Although these remarks could reasonably be interpreted to reflect an erroneous conclusion by the court that it could not consider much of Vermuele’s mitigation evidence because that evidence did not fall within certain statutory categories, we must assume the trial court knows the law and was aware that it could consider any mitigating factors which it might deem appropriate in the interests of justice. See 2005 Ariz. Sess. Laws, ch. 325, § 3 (requiring court to consider enumerated mitigating circumstances when deciding whether to impose life or natural life sentence for murder under former A.R.S. § 13-703.01(Q)(2)); see also 2006 Ariz. Sess. Laws, ch. 148, § 1 (expressly authorizing court to consider “[a]ny other factor that is relevant to the defendant’s character or background or to the nature or circumstances of the crime and that the court finds to be mitigating” under former § 13 — 702(D)(5)); State v. Williams, 220 Ariz. 331, ¶ 9, 206 P.3d 780, 783 (App.2008) (presuming court knows and follows law). We therefore assume that those comments conveyed, albeit inartfully, that the court did not find Vermuele’s particular mitigation arguments of sufficient weight to constitute mitigating circumstances as set forth in the former § 13-702(D), rather than a belief that it could not categorically consider those types of mitigation at all.

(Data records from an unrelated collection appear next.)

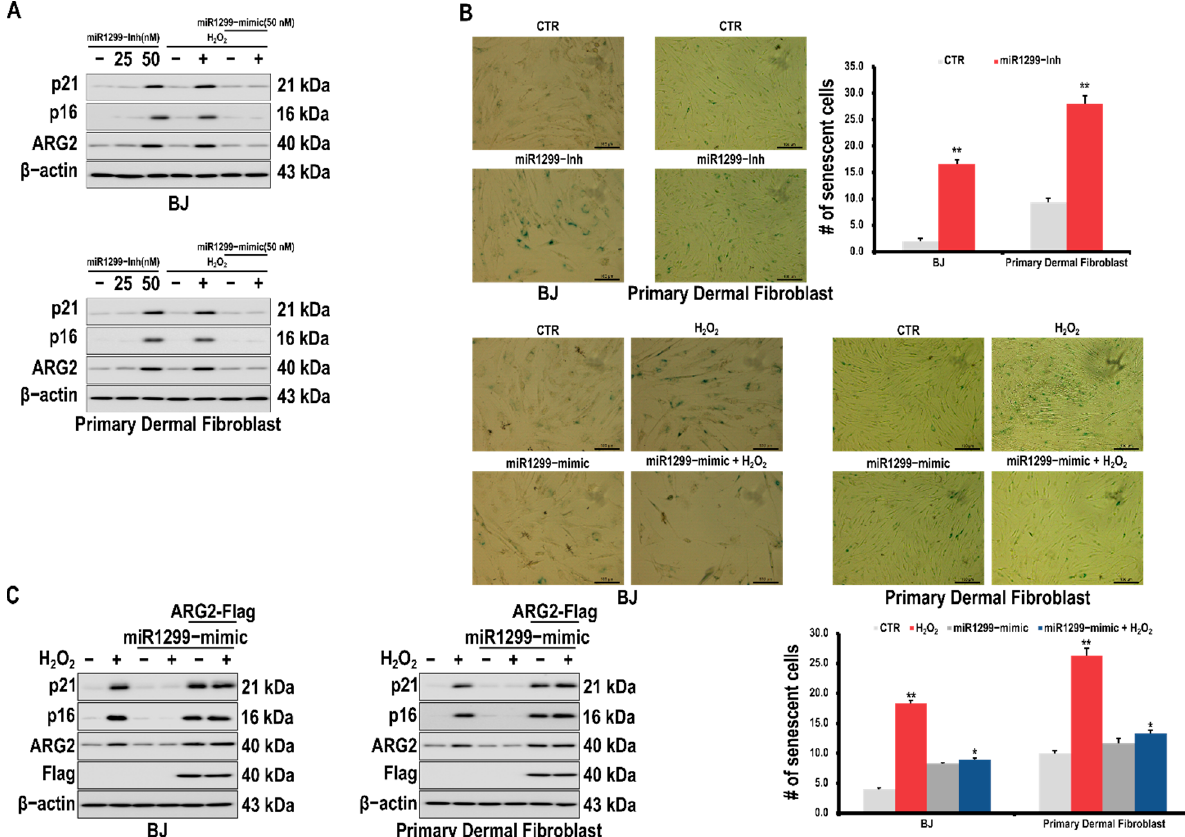
Figure 3. Effects of miR-1299 on the senescence of skin fibroblast cells. ( A ) Effect of the miR-1299 inhibitor and miR-1299 mimic on the expressions of cellular senescence markers, p16 and p21, in skin fibroblasts. Cells were transfected with an miR-1299 inhibitor and treated with H 2 O 2 (200 µ M) for 24 h after transfection. ( B ) Representative images indicating senescence-associated β -galactosidase in cells transfected with the miR-1299 inhibitor (left) or H 2 O 2 –induced skin fibroblasts transfected with an miR-1299 mimic (right). ( C ) Effect of restoring ARG2 expression on the senescence of skin fibroblasts transfected with miR-1299. Cells were transfected with an miR-1299 mimic and treated with H 2 O 2 for 24 h after transfection and subsequently transfected with an ARG2 plasmid again. The protein levels were investigated using Western blotting. # represents the number of senescent cells. A * p value < 0.05 and ** p value < 0.01 were considered statistically significant and error bars represent ± SD.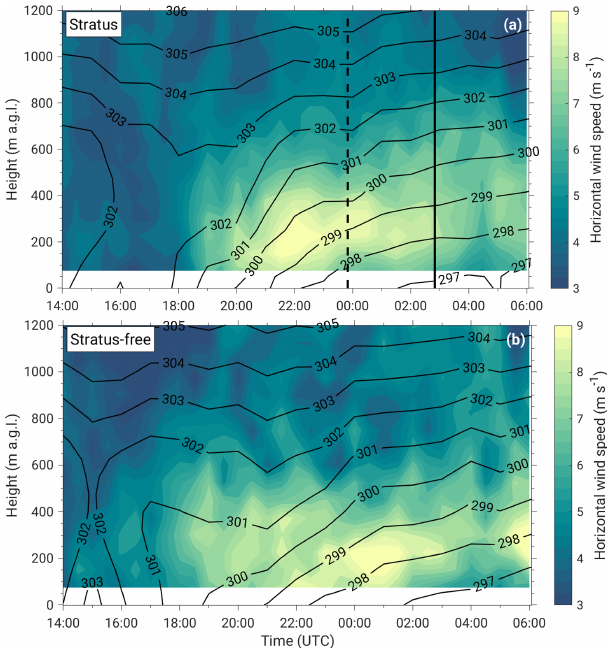
Figure 5. Time–height median composite of horizontal wind speed measured with UHF wind profiler (color) and potential temperature obtained from microwave radiometer (black isolines) for stratus (a) and stratus-free (b) nights at Savè supersite. The vertical dashed and solid lines in panel (a) indicate the beginning of stratus fractus and stratus phases for stratus nights,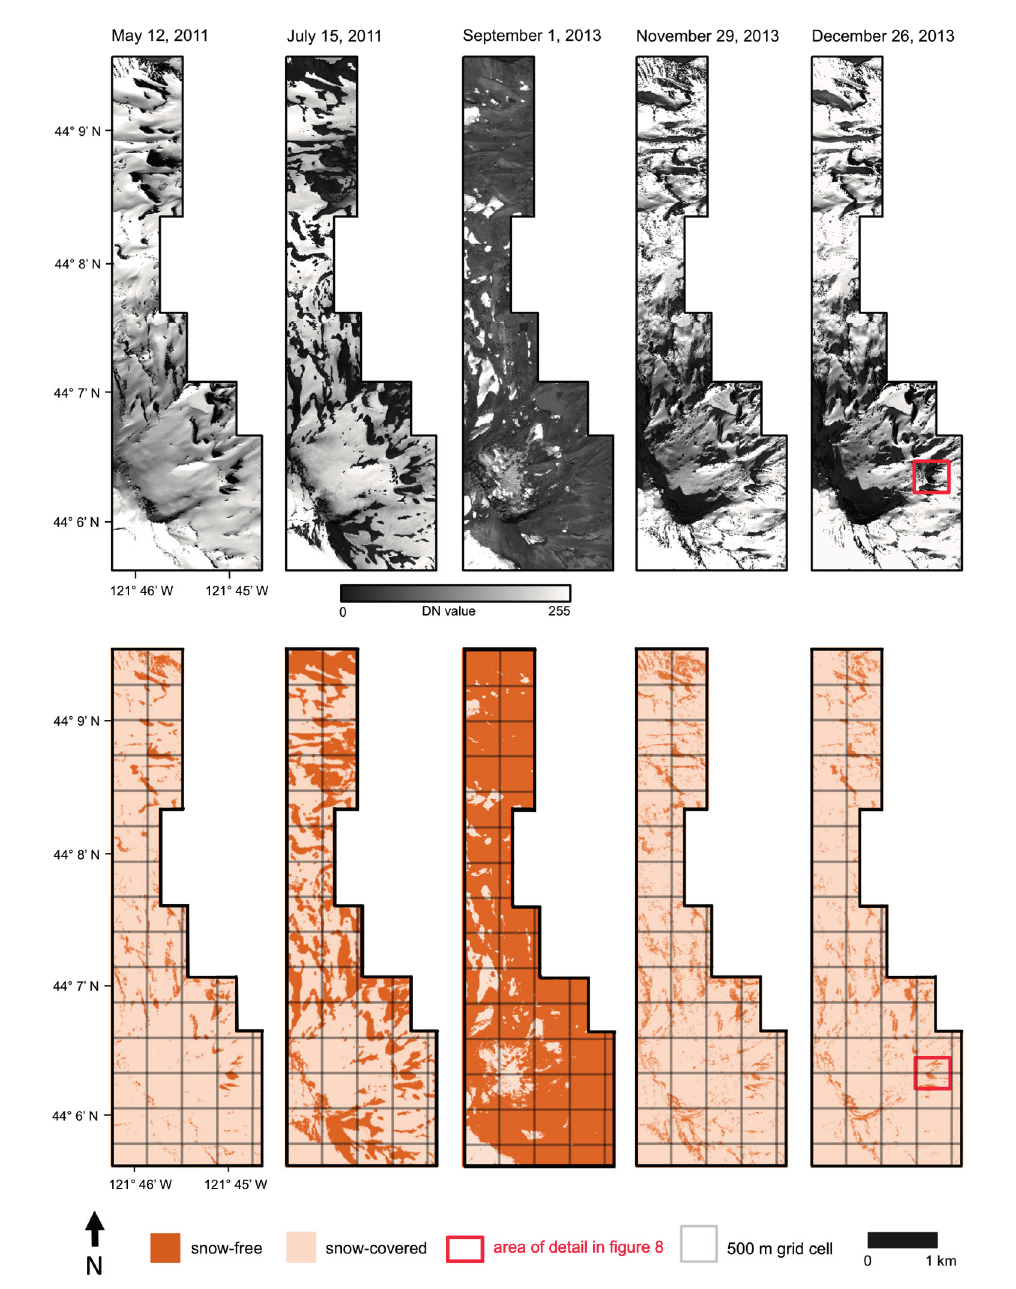
Figure 6. WorldView imagery ( top row ) and high-resolution binary snow-covered area maps ( bottom row ) for the Oregon Cascades ISA. Panchromatic band data is displayed for the 15 July 2011 and 29 November 2013 images, while red band data is displayed for the 12 May 2011, 1 September 2013, and 26 December 2013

¶ 18 Indeed, the trial court expressly found Vermuele’s remorse as a mitigating factor, although the defendant’s remorse is not enumerated in the former § 13-702(D) as a mitigating circumstance. And, the court discussed the evidence of Vermuele’s mental disorder at some length, suggesting that it was assessing the weight of that evidence rather than precluding consideration of it categorically. These discussions place the above comments in context and reinforce our conclusion that the court properly understood the breadth of its discretion in considering mitigating circumstances. Therefore, the court did not abuse its discretion when it considered, but did not find as mitigating factors, Vermuele’s “age, medical history, ... difficult childhood, substance abuse, [and] mental disorder.”
¶ 19 For the foregoing reasons, and for the reasons set forth in our separate memorandum decision, Vermuele’s conviction and sentence are affirmed.
CONCURRING: GARYE L. VÁSQUEZ, Presiding Judge, and VIRGINIA C. KELLY, Judge.